### DATASET
▼

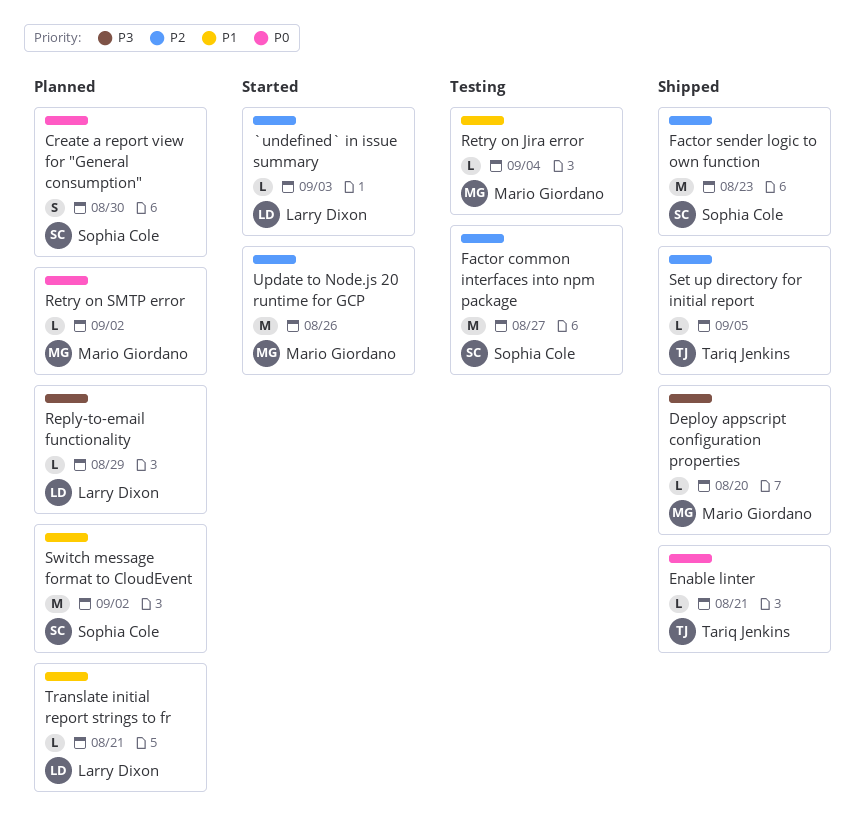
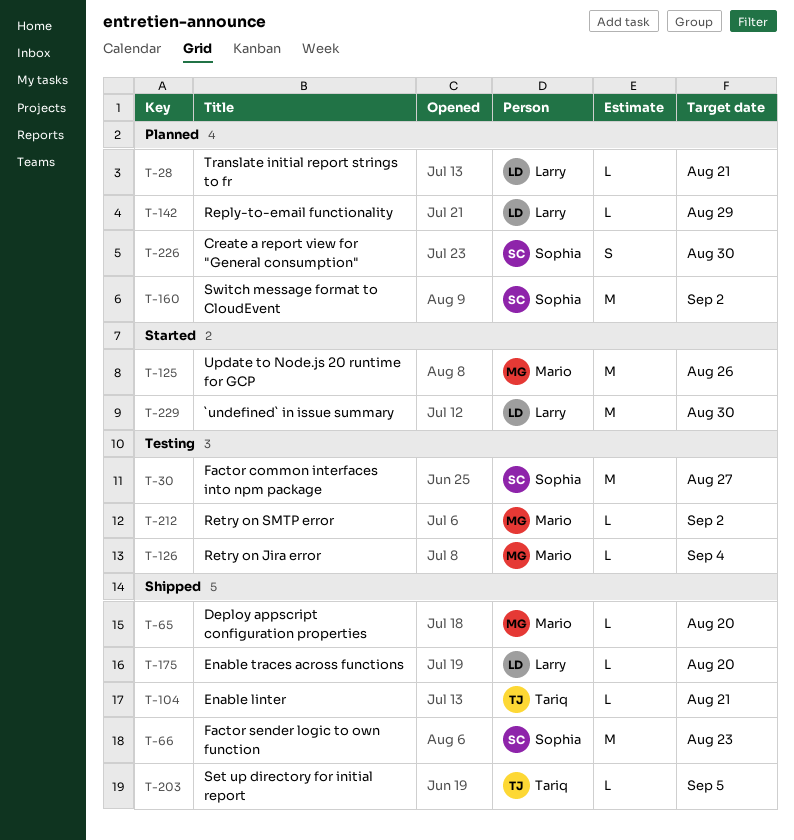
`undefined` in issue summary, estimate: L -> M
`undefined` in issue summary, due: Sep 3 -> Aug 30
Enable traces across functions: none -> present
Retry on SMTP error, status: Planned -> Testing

▲
▼

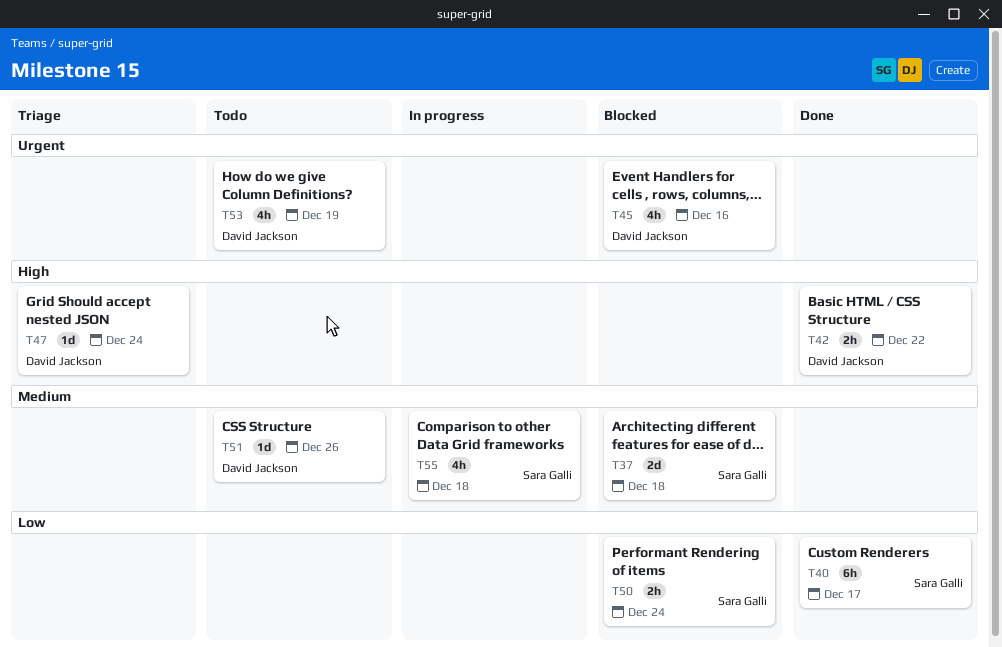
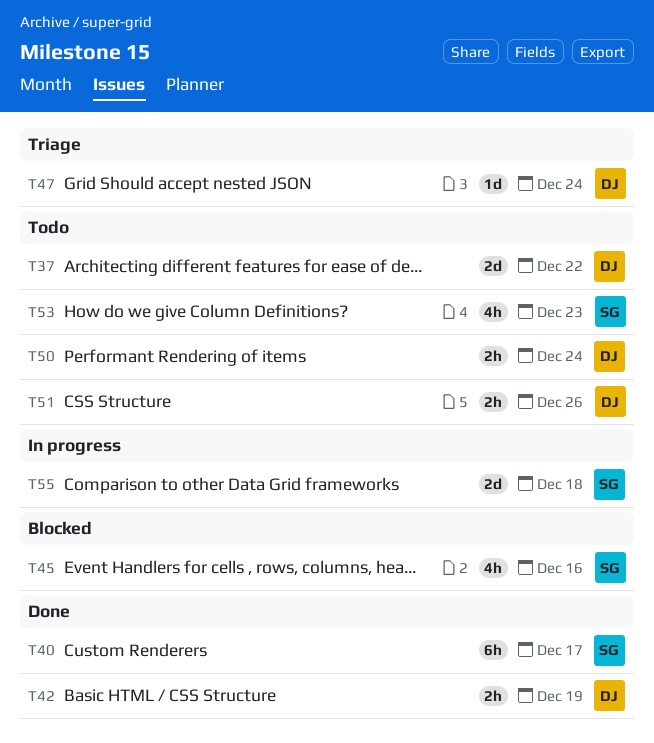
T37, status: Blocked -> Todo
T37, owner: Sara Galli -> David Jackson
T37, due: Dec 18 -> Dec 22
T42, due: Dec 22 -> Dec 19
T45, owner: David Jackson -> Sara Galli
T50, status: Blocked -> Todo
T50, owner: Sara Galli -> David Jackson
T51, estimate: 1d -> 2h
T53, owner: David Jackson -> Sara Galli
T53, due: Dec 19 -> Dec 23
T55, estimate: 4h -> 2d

▲

### JOB ITEM
There is a line with "estimate: L -> M" and a line with "Retry on SMTP" above. Copy exactly those two lines and all lines between them, with nothing else.

### RESULT OF THIS TASK
`undefined` in issue summary, estimate: L -> M
`undefined` in issue summary, due: Sep 3 -> Aug 30
Enable traces across functions: none -> present
Retry on SMTP error, status: Planned -> Testing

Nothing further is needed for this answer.